Leave it to lesser souls to tell us what our government has been spraying us with for over a decade. Chemtrails (Stratospheric Aerosol Geo-engineering) that, at least, contains toxic barium and aluminum, is a governmental secret that Waxman is far too important and busy to tell us about.

That our government creates poverty at home, starts wars abroad, and tortures unidentified detainees - as official policy - around the world in over 170 US military bases must be of little concern to Mr. Waxman. After all, Waxman's forte are those problems not many will dare touch - major league ball players.

That the US government, with no real formidable enemies, spends more money on war, torture, death, and destruction than the rest of the world combined, while 36 million Americans are on food stamps, is all "small potatoes" to Waxman; he's going after ball-players who have the audacity to adversely influence our youth, by chewing plugs of tobacco.

We can only assume that Congressman Waxman thinks torture, mass-murder and unbelievable destruction are all positive examples of behavior for our youth. The people of Waxman's district, that includes Beverly Hills, Malibu, Santa Monica, Pacific Palisades, Westwood, and West Hollywood, must be very proud of their dauntless congressman.

Little Henry, who was probably a "teacher's pet" while growing up in Los Angeles, may not have been as strong, active, good-looking, or smart as his fellow students, but it was little Henry, with his raw courage, who ended up protecting them all against ravenous, tobacco-chewing ball players.

You may recall it was none other than the intrepid, plucky, little Waxman who faced-down the likes of home-run king Mark McGuire, Rafael Palmeiro, Jose Canseco, and Roger Clemens, in the Rayburn House Office building, in a series of hearings on performance-enhancing drugs - another problem with serious international geo-political implications. I tell you, this Waxman is all man.

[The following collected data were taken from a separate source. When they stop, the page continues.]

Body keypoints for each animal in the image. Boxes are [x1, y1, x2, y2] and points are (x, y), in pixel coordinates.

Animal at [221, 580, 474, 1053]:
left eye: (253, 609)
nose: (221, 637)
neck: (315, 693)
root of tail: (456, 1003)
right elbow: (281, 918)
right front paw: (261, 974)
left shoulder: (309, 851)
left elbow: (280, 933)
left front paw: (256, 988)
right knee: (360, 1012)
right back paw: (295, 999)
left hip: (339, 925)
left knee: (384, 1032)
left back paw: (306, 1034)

California Democratic Congresswoman Anna Eshoo offered little help to our crusading Waxman by saying, "Why don't they just chew gum if they [the ball players] feel the need to chew something?"

America needs more smarts than that, Ms. Eshoo. We need the brains of a very special congressman to help Mr. Waxman. Congressman Waxman would be well advised to bring in a really big gun, in his attack on ball players. Of course, I'm talking about the brilliant Georgia Democratic Congressman Hank Johnson. It was Mr. Johnson who warned us all about the danger of the whole island of Guam tipping over and capsizing, due to over-population on the island (see YouTube: Hank Johnson - Guam - Tip - Over).

With men like Johnson and Waxman looking out for our best interests, we have little to worry about ... or do we?

Our nation desperately needs role models, Mr. Waxman; and, the most ideal place to find them should be in our US Congress (currently an impossibility), not on major league baseball diamonds.